**VORLIEGENDER TEXT:**
★ ★ ★ ★ ★ ★ ★
Die Literatur über den spanischen Bürgerkrieg ist unerschöpflich. Ich beschränke mich auf die bekannten Schriftsteller Ernest Hemingway, Amanda Vaill, James A. Michener und Joan Sales; die ersten drei von ihnen US-Amerikaner, Joan Sales ein Spanier, genauer gesagt Katalane, aktives Mitglied der Anarchisten.
Es gibt offensichtlich keine ernstzunehmenden Schriftsteller,
zumindest nicht jene, deren Werke ins Deutsche übersetzt worden sind, die parteiisch die Seite der Franquisten gezeichnet hätten. Erst heute in den 20zigern wagen sich spanische Historiker aus der Deckung und kritisieren sehr deutlich die Versuche vor allem der spanischen Regierung, das historische Gedächtnis manipulieren, sprich ausradieren zu wollen.
Das sei besonders bedenklich, da bereits 1931 (fünf Jahre vor Ausbruch des Bürgerkrieges) Vertreter der Volksfront mit „revolutionären Exhumierungen“ begonnen hätten. Dabei seien Gräber von Klerikern und Ordensleuten aufgerissen, die Laien herausgezerrt als „Beweis“, dass nach dem Tod nur die Verwesung sei – als „Sieg“ über die Religion und die Kirche. Mehr dazu unter katholisches.info vom 28. Juli 2017. Auch beschrieben in dem Bestseller von Joan Sales, einem Anarchisten, in seinem Buch „Flüchtiger Glanz“ (s.u.)
James A. Michener – Pulitzer-Preisträger
Iberia. Reisen und Gedanken, 1968
Etwa 15.000 ermordete Priester und Nonnen und 14 Bischöfe, von denen keiner durch Verleugnung seines Glaubens dem Martyrium zu entgehen suchte.
by Random House, Inc. Deutsche Ausgabe 1969, Knaur. US-Amerikanischer Schriftsteller (1907-1997). Für sein Erstlingswerk Tales of the South Pacific erhielt er 1948 den berühmten Pulitzer-Preis.
- „Eines aber behaupten wir mit aller Bestimmtheit: dass der Krieg von jenem Teil des spanischen Volkes gewonnen wurde, der ein spanisches Spanien einem zum Satelliten Rußlands abgesunkenen Spanien vorzog.“– Seite 612.
Auf Seite 608 listet der Autor, er war kein Anhänger Francos, eine kurze Statistik auf mit Bezug auf das Buch La Guerra Civil de Espana von Georges-Roux (1964):
- 900.000 Tote, darunter 175.000 Ermordete.
- Über 170 Männer- und Frauenklöster in Gänze abgebrannt,
- nahezu 1.900 Klöster unbewohnbar, etwa 3.000 Klöster teilweise zerstört.
- Etwa 15.000 ermordete Priester und Nonnen und
- 14 Bischöfe, von denen keiner durch Verleugnung seines Glaubens dem Martyrium zu entgehen suchte.
Der Autor geht übrigens sehr detailliert auf den Camino de Santiago ein, den er mehrere Male gegangen sei resp. bereist habe. Ein äußerst interessantes Buch; wohl nur noch antiquarisch zu besorgen. An anderer Stelle mehr.
★ ★ ★ ★ ★ ★ ★
**ÜBUNGSMATERIAL:**
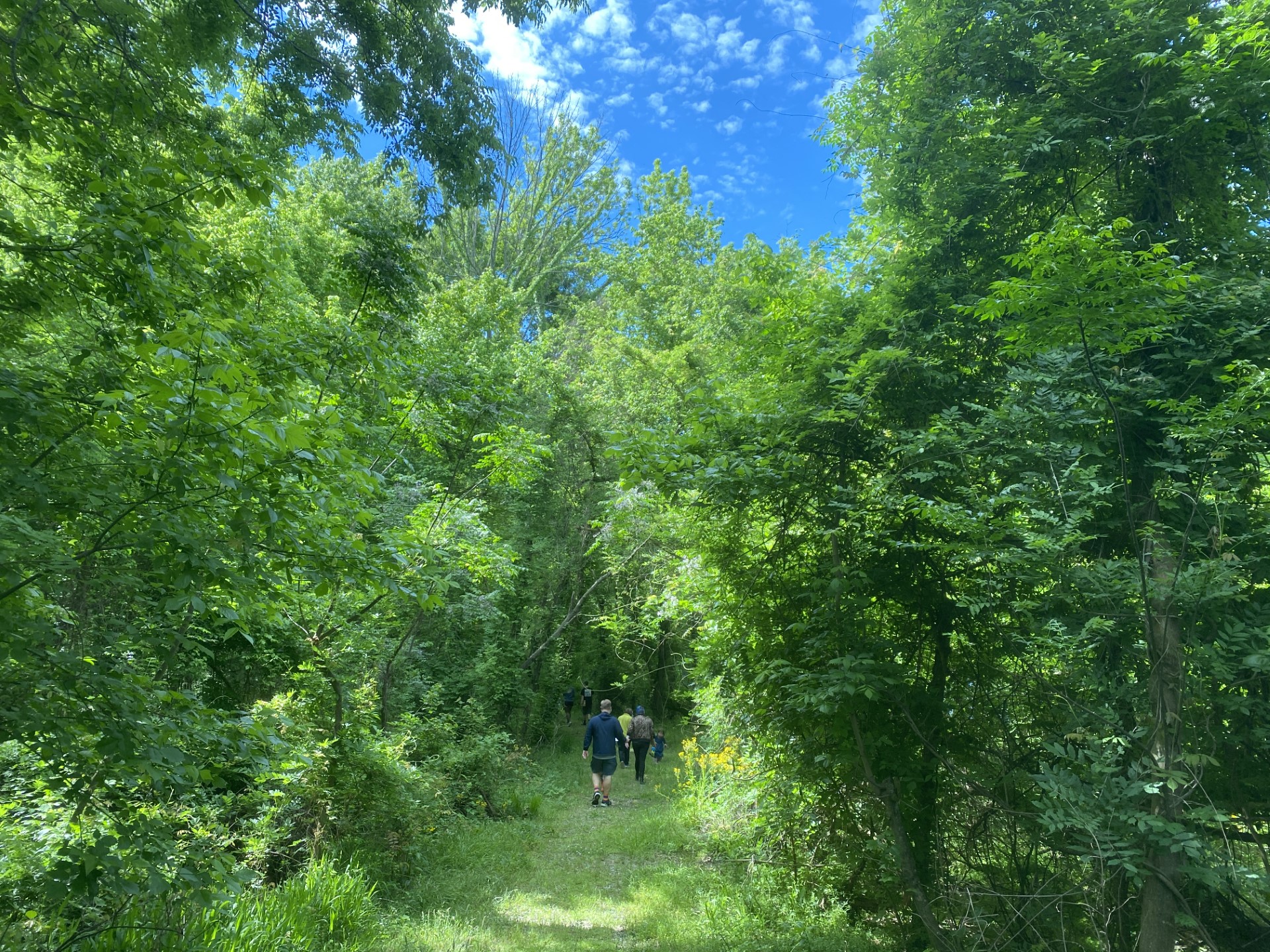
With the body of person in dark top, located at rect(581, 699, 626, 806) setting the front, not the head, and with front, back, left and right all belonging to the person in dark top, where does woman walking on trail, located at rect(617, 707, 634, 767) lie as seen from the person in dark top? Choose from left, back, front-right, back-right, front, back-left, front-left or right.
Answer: front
★ ★ ★ ★ ★ ★ ★
**BITTE BEARBEITEN:**
**1)** Prüfen Sie anhand des Textes zum spanischen Bürgerkrieg, ob die folgenden Aussagen zutreffen: (a) Joan Sales war US-Amerikaner. (b) James A. Michener war ein Anhänger Francos. (c) Michener erhielt 1948 für Tales of the South Pacific den Pulitzer-Preis. Beantworten Sie jede Aussage mit Ja oder Nein, und belegen Sie Ihre Antwort mit einem wörtlichen Zitat aus dem Text.
**2)** Nennen Sie alle Schriftsteller, auf die sich der Verfasser im Text zum spanischen Bürgerkrieg ausdrücklich beschränkt.
**3)** Führen Sie den Text zum spanischen Bürgerkrieg im Anschluss an seinen letzten Satz fort.

**LÖSUNGEN:**
**1)**
(a) Nein: „Joan Sales ein Spanier, genauer gesagt Katalane“
(b) Nein: „er war kein Anhänger Francos“
(c) Ja: „Für sein Erstlingswerk Tales of the South Pacific erhielt er 1948 den berühmten Pulitzer-Preis.“

**2)** Ernest Hemingway, Amanda Vaill, James A. Michener, Joan Sales

**3)**
Joan Sales, Katalane
Incerta Gloria. Flüchtiger Glanz, 1956 (2015)
„Die Anarchisten haben alles geplündert, nachdem sie die Mönche umgebracht hatten.„

Grabstein Joan Sales. Interessant das Kreuz auf dem Grab in Siurana, Priorat. Ist es der Tradition geschuldet?, oder ist Sales letztlich doch christ-katholisch geblieben oder wieder geworden? Ja! *) Quelle: wikipedia, gemeinfrei (29.10.24) Jordi Gili.
Sales was a convinced Christian Democrat and committed Catalan nationalist. Following his return from exile, he joined the Democratic Union of Catalonia (Catalan: Unió Democràtica de Catalunya). He explained that he became a Catholic during the Civil War, having seen so many corpses and that the UDC was the only party without any blood on its hands.[1] He conceived his masterpiece, Uncertain Glory, as a testament to his dead comrades: „I sought to bear witness to that which I had experienced, against the black lie – the Falangists – and also the red lie – the Falangists first and then the Communists.“[1] – Quelle: wikipedia, english (17.01.25).
2015 ist sein in 1956 in Spanien unter Franco publiziertes Buch INCERTA GLORIA endlich ins Deutsche übersetzt worden, Carl Hanser Verlag. Es handelt sich um den Klassiker der katalanischen Literatur schlechthin. Geboren 19. November 1912 in Barcelona, gestorben ebenda am 12.11.1983. Als Anarchist war er selbstverständlich auf der Seite der Linksrepublikaner (Sektion Anarchisten) – 1936 als Vierundzwanzigerjähriger.
Joan Sales` Roman Flüchtiger Glanz beschreibt, und das zeichnet den Autor aus, eben auch die Grausamkeit der Anarchisten selbst, der Gegner Francos. Auf Seite 41 sind folgende Sätze zu lesen:
- „Die Anarchisten haben alles geplündert, nachdem sie die Mönche umgebracht hatten.
- Die Muttergottes (Anm.: eine Statue ist gemeint) ist nicht mehr da (…).
- Tote Mönche, die aus den Grabnischen gezerrt wurden.
- (…) die armen Tagelöhner; und die haben sie als Faschisten an die Wand gestellt, bloß weil sie für die Mönche gearbeitet haben (…).“
Mehrere Seiten später beschreibt der Autor, was die Anarchisten mit den aus den Gräbern herausgerissen Mumien (verstorbene Mönche) so ‚angestellt‘ haben:
- die Laien herausgezerrt, aufgestellt, fotografiert: als „Beweis“, dass nach dem Tod nur die Verwesung ist – als „Sieg“ über die Religion und die Kirche.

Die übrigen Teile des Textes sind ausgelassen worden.